The President of the College of Psychiatrists of Ireland has drawn attention to the lack of funding for training posts in advance of the College’s Winter Conference.
Speaking to the Medical Independent, Dr John Hillery said that “successful training schemes” now mean that there are “more and more people coming through” in Ireland who want to train as psychiatrists, but there are insufficient training posts. “The problem is we don’t currently have enough places to train people,” Dr Hillery said.
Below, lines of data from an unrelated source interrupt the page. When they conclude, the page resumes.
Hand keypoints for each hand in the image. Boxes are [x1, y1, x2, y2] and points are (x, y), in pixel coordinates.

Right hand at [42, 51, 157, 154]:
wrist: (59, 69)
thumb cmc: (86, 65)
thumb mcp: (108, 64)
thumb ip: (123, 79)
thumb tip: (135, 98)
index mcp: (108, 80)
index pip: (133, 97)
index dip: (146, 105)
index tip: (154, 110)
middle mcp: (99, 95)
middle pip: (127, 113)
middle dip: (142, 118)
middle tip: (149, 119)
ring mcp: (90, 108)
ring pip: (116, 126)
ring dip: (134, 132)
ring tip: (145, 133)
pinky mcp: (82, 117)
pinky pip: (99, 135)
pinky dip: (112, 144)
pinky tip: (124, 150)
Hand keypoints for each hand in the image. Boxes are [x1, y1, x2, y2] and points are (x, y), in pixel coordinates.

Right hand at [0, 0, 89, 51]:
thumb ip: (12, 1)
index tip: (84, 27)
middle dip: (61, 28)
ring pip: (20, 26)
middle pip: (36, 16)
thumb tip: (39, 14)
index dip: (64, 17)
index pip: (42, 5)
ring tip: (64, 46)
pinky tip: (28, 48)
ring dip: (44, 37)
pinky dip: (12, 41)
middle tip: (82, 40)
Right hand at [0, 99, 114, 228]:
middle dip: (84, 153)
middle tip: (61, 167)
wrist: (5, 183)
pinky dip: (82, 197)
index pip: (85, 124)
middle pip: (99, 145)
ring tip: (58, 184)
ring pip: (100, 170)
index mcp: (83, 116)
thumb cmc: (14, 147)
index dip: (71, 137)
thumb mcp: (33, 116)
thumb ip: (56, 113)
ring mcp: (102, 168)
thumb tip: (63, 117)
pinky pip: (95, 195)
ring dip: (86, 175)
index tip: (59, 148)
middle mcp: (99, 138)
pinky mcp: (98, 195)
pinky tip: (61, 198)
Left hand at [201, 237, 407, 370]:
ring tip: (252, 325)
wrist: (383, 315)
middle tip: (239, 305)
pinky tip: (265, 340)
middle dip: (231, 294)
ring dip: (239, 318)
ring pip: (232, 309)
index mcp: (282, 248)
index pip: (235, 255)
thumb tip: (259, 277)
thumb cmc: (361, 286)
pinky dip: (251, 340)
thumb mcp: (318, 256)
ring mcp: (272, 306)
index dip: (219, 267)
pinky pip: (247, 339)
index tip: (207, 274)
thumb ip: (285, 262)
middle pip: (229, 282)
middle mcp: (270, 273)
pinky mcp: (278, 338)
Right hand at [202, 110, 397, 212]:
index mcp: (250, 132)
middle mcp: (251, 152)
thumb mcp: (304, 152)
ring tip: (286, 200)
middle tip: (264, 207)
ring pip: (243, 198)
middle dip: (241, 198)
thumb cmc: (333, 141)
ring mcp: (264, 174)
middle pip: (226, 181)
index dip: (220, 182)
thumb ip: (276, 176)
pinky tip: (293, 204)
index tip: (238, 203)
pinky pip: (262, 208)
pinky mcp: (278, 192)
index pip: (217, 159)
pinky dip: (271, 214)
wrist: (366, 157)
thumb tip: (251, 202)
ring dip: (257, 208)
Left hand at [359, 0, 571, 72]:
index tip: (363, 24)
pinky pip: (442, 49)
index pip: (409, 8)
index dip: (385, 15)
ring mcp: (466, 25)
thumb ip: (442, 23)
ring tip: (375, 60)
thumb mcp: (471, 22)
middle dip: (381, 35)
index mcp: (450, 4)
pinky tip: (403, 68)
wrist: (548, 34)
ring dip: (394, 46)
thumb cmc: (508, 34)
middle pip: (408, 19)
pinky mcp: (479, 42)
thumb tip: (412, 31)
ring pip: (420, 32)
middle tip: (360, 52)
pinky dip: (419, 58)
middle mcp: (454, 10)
There are 63 basic specialist training (BST) positions in Ireland for 2019, the same amount as last year. The College of Psychiatrists sought 66 positions for 2019. This is significantly lower than the target of 80-85 BST training posts outlined in the College’s Workforce Planning Report 2013-2023.
According to Dr Hillery, “There’s very little money in the system and there’s no money for new posts.”
He described the general state of psychiatry in the country right now as one “of some demoralisation” due to lack of resources, staffing for multidisciplinary teams and support for specialist areas.
He also pointed to a survey taken recently by the College in collaboration with Family Carers Ireland, a repeat of a survey carried out in 2009, which shows that home carers largely felt their mental and physical health was negatively impacted by their work.
Asked for his opinion on Budget 2020, Dr Hillery said, “We were hard put to find a lot on mental health in it.”
The College’s Winter Conference will take place on 14-15 November in Belfast.